Ecco la parola “progetto” declinata, declamata, dipinta, sbandierata, urlata, raccontata e svilita in questi ultimi otto anni da una società incapace di mettere al primo posto l’organizzazione calcistica e la continuità. La pagina più triste sì, perché se per il secondo anno consecutivo davanti a te rischia di arrivare una società che porta un nome lontano anni luce dal tuo, con una storia lontana anni luce dalla tua, che spende un terzo di quello che nuovamente tu hai investito, faticosamente, tra mille rinunce e mille polemiche,  per tentare di rincorrere invano un semplice quarto posto, significa che più qualcosa è stato sbagliato. Altro che anno zero, anno sotto zero e tale sarà la situazione finché non sarà finalmente fatta tabula rasa. Il tentativo di Fonseca e Petrachi di costruire un gruppo coeso, cementato intorno ad un’idea di calcio credibile e al pensiero del ‘noi valiamo più dell’io’, stava producendo i suoi frutti: alla 17ª giornata del nostro campionato la Roma aveva 11 punti in più rispetto alla scorsa stagione quando per un solo misero punto, la squadra giallorossa non si qualificò alla massima competizione europea. In sette partite quella stessa Roma è stata capace di autodistruggersi, dilaniando il vantaggio costruito nei mesi precedenti ma soprattutto abbattendo quel muro di credibilità che era stato eretto con enorme fatica dopo gli scarsi risultati della scorsa stagione. Da +11 a -2 rispetto alla scorsa ridicola annata, vissuta quasi tutta in apnea, un ruolino di marcia che vedrebbe oggi la Roma lottare tristemente per non retrocedere.

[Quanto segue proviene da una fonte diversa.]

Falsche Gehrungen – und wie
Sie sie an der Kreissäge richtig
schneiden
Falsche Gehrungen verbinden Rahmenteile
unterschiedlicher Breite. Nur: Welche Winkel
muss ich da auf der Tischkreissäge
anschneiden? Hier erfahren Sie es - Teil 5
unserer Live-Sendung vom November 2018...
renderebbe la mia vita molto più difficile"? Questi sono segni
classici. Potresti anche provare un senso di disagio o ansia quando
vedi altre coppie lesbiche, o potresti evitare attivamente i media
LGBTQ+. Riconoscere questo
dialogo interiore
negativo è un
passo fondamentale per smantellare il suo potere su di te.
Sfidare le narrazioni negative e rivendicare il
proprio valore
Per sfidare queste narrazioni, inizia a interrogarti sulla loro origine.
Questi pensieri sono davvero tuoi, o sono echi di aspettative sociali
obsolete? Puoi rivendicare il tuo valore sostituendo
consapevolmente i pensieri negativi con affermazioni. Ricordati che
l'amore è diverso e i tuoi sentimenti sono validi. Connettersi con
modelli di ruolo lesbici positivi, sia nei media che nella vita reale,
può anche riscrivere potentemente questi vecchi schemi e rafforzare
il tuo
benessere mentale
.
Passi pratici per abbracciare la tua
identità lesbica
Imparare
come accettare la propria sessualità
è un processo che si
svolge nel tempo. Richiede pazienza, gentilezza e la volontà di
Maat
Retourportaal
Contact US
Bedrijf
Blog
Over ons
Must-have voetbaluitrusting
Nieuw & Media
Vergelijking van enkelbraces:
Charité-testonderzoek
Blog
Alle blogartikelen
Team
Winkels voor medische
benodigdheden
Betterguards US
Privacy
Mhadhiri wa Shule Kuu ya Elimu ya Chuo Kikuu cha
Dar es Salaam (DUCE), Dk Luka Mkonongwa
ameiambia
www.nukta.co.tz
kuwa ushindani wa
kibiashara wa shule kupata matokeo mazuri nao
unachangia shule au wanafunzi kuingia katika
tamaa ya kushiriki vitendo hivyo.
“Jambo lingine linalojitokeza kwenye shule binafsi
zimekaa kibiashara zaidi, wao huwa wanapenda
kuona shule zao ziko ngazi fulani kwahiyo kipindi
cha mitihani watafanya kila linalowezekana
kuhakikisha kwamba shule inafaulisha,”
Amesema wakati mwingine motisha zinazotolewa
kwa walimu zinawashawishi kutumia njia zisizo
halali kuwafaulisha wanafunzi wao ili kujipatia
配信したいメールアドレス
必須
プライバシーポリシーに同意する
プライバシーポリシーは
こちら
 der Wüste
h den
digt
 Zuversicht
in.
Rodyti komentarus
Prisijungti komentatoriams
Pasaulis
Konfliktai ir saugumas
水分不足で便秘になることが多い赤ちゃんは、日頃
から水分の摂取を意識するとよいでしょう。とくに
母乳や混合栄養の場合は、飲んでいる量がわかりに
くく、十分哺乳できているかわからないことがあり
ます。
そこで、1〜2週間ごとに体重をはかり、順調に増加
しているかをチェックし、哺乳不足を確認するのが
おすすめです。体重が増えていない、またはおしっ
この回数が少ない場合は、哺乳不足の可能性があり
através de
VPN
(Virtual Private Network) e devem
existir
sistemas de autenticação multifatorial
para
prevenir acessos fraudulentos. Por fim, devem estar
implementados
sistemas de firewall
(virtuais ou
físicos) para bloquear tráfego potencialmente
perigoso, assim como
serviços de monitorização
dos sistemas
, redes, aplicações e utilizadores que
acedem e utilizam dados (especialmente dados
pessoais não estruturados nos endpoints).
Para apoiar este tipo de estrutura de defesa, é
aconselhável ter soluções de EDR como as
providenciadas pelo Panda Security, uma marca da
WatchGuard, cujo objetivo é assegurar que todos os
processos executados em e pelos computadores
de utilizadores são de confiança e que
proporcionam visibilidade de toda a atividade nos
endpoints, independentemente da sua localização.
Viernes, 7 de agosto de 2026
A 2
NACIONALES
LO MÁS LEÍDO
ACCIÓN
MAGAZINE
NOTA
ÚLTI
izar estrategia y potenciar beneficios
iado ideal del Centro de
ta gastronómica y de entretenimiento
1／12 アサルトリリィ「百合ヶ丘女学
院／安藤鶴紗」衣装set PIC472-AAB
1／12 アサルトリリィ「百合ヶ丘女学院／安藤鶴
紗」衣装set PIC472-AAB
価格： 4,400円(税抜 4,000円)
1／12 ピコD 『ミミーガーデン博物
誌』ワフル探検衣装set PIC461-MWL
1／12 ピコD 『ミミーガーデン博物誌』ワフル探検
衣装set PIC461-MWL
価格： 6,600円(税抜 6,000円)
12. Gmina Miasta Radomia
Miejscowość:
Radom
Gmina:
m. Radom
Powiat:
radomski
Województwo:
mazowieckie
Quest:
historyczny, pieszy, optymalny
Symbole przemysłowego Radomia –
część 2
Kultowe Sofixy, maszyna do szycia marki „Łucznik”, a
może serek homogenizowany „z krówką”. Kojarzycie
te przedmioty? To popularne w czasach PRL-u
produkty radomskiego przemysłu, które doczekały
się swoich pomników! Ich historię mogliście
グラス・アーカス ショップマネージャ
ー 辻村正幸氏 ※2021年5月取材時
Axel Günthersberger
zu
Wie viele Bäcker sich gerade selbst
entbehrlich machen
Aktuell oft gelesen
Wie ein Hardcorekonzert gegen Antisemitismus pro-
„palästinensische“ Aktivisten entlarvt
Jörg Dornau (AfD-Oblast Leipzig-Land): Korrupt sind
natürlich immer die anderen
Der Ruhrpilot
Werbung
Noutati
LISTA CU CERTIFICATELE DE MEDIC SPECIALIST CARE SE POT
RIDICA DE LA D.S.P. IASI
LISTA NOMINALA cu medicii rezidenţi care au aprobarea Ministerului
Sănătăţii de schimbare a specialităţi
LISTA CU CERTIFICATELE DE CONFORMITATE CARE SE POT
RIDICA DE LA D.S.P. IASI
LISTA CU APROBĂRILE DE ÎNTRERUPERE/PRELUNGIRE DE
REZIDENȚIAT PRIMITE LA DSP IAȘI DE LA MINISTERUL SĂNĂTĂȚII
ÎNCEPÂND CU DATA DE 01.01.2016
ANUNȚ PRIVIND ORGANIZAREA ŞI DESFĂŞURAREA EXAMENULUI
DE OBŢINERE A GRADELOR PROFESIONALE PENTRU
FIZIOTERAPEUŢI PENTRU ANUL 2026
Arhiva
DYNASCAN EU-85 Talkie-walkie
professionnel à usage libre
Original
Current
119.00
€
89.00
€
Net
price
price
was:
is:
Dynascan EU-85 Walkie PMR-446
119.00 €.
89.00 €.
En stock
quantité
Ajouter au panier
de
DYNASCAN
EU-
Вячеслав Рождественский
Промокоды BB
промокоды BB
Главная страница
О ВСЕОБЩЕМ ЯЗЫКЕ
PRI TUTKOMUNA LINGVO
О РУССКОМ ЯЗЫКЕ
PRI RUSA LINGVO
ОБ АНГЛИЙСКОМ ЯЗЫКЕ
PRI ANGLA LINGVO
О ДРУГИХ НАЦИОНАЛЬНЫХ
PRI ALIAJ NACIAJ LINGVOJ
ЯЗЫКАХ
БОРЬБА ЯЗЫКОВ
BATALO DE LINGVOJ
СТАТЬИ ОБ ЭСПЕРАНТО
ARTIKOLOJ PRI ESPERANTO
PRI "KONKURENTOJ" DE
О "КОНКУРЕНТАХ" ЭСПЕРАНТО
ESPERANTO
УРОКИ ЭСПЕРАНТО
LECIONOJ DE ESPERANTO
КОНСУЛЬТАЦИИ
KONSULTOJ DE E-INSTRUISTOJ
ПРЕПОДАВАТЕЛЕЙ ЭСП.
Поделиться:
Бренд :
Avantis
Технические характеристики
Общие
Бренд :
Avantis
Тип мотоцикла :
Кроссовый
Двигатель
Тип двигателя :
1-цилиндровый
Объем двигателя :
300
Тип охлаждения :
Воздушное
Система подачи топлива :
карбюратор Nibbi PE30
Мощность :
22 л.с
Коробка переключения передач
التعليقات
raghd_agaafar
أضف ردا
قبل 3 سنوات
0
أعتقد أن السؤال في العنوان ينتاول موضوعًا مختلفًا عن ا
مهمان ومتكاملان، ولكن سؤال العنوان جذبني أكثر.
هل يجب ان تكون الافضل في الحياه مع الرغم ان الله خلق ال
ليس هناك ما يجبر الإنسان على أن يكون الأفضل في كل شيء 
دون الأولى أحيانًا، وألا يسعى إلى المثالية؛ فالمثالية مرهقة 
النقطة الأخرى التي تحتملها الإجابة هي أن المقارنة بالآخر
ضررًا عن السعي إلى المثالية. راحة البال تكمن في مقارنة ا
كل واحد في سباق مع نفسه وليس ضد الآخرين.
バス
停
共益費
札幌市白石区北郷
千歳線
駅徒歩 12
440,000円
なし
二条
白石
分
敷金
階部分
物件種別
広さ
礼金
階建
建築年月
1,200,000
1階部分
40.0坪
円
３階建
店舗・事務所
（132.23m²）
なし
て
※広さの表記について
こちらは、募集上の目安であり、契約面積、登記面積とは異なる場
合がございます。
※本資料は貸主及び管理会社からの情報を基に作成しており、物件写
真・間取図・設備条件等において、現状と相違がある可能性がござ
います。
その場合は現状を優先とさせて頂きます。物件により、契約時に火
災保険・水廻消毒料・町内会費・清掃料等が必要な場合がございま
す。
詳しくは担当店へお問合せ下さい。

E allora si torna all’inizio: la rincorsa dell’utopia, i proclami, i noiosi giochi dell’oca, i ritorni e le partenze dolorose, l’insostenibile leggerezza di sentirsi appagati nonostante la pancia sia vuota da un bel pezzo. Dinamiche trite e ritrite, analizzate, viste e riviste, insomma la nitida immagine del nulla calcistico. Serviranno anni conditi da idee, capacità gestionale, investimenti corretti e oculati, per ricostruire la parvenza di una squadra di calcio realmente competitiva e non supposta sulla carta, la maledetta carta che ammalia questa città da anni, che fa gridare al fenomeno ai primi abbagli di luce e alla pippa alla prima caduta. Serviranno anni per definire un gruppo di lavoro in grado finalmente di dare stabilità e cancellare la mediocrità di queste ultime malinconiche stagioni. Serviranno anni per dare non più l’idea ma la certezza che, alzandosi le maniche della giacca, chi indossa la divisa societaria della Roma a tutti i livelli sia realmente capace di ricostruire, mattone dopo mattone, la propria credibilità agli occhi di una tifoseria rassegnata e sfiduciata che attende il passaggio societario come l’eldorado.